Three UK has asked the telecoms regulator Ofcom to limit the amount of spectrum that BT and EE, the recently merged company, can buy in the next bid for spectrum, which is expected at the end of the year.
Having been thwarted by the EU in its attempt earlier this year to acquire rival operator O2 for £10.25 billion, Three has expressed concerns about BT’s financial ability to acquire more spectrum, which could threaten Three’s ability to remain a viable operator, and hence limit market competition.
Speaking to Financial Times, Three’s CEO, David Dyson said: “The combination of BT and EE is incredibly strong financially. It has got the financial ability to outcompete everyone in the market in how much they are willing to pay. Potentially, given how much spectrum they are already sitting on, BT is incentivised to strategically bid in the next auction to restrict the other operators in the market from increasing their spectrum portfolio… That could make life difficult.”

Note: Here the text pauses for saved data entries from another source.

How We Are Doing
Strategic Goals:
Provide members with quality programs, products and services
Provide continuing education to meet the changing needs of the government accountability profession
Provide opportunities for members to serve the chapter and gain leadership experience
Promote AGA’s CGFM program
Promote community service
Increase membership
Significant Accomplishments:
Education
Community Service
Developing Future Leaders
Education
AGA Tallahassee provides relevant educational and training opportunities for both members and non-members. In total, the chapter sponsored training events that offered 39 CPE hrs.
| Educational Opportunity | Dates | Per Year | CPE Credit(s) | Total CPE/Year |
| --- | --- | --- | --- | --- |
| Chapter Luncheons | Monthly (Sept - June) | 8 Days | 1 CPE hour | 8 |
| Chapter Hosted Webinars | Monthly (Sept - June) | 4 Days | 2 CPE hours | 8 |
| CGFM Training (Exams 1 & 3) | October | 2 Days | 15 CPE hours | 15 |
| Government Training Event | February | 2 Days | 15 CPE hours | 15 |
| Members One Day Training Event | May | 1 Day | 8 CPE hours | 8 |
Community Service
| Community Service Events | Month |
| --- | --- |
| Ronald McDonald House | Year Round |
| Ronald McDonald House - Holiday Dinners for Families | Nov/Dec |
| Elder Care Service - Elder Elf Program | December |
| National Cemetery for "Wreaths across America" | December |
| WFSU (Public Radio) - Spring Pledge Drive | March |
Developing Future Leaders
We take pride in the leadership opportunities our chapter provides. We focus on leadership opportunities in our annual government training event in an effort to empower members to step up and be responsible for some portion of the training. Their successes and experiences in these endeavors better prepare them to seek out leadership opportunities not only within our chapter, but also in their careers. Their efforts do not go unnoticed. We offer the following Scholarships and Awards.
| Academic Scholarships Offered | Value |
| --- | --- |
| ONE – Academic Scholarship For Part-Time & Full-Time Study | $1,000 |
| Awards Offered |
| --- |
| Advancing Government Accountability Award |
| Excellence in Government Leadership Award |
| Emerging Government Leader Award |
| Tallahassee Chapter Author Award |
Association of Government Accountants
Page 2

Dyson noted that following the EU’s decision to block its acquisition of O2, the company was in a more precarious position in light of BT and EE’s combined financial muscle, and that the merged company now owned “close to half” of all spectrum used by UK operators.
The spectrum in question in the 2.3 GHz, 3.4 GHz, and 700 MHz bands, which is significant as it is ideal for mobile broadband 4G services. As a result, Three has asked Ofcom to apply “competitive restraints to stop the imbalance getting worse”.

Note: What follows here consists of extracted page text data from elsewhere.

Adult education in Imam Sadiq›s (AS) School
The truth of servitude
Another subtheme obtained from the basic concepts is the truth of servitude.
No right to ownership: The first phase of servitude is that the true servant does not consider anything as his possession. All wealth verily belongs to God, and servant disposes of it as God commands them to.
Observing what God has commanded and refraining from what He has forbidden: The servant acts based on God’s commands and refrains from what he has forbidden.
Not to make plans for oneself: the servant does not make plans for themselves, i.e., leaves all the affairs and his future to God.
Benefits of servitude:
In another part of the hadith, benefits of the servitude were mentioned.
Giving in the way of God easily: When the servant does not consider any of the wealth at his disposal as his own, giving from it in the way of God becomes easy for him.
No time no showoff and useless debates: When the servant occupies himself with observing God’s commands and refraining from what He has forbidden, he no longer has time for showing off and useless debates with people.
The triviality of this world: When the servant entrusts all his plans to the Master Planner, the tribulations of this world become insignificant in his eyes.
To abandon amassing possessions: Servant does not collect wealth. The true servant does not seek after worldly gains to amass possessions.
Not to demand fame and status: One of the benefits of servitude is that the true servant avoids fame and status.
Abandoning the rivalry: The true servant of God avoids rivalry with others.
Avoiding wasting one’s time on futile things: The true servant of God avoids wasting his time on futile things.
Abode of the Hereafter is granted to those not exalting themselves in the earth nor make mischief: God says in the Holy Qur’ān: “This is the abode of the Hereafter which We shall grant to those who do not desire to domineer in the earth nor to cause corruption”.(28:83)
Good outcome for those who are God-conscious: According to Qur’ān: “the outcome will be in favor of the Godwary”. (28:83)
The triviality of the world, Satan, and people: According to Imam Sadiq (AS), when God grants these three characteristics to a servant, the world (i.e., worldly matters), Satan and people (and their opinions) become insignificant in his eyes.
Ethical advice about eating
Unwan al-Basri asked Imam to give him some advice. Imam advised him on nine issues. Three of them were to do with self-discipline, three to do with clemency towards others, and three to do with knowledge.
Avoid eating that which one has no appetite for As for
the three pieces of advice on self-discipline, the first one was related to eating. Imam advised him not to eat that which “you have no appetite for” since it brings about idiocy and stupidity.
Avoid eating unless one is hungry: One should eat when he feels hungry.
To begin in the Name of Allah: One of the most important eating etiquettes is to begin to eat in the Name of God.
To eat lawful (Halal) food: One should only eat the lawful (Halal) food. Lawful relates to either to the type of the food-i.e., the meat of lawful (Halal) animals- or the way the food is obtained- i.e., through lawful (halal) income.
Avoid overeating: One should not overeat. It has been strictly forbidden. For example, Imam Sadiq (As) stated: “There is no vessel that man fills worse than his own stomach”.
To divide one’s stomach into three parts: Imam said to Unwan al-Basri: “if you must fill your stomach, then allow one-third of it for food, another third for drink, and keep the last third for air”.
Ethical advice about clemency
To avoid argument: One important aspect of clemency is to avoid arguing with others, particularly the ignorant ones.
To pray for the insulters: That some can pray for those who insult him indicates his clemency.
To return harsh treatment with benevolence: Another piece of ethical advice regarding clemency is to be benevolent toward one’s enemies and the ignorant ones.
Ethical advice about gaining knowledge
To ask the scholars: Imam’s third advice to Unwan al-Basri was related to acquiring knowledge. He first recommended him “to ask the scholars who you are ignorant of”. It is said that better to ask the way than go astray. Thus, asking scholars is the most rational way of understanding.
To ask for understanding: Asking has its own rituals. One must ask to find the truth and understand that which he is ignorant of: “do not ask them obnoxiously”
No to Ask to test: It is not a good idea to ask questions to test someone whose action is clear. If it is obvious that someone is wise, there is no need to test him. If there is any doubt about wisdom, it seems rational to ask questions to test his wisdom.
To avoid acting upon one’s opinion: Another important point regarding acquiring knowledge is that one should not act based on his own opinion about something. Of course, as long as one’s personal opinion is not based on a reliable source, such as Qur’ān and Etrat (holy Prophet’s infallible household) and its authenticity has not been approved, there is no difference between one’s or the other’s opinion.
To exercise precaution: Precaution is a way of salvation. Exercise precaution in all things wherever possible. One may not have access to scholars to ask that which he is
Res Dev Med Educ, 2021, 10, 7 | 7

When reviewing the EU’s decision to block Three’s purchase of O2, back in May, Ofcom said: “Three and O2 are important and effective competitors in the UK, helping to deliver innovation, investment and competitive prices over many years. Competition must be sustainable, and regulation should support it. We will aim to do so through tools such as market reviews or auctions of mobile airwaves.”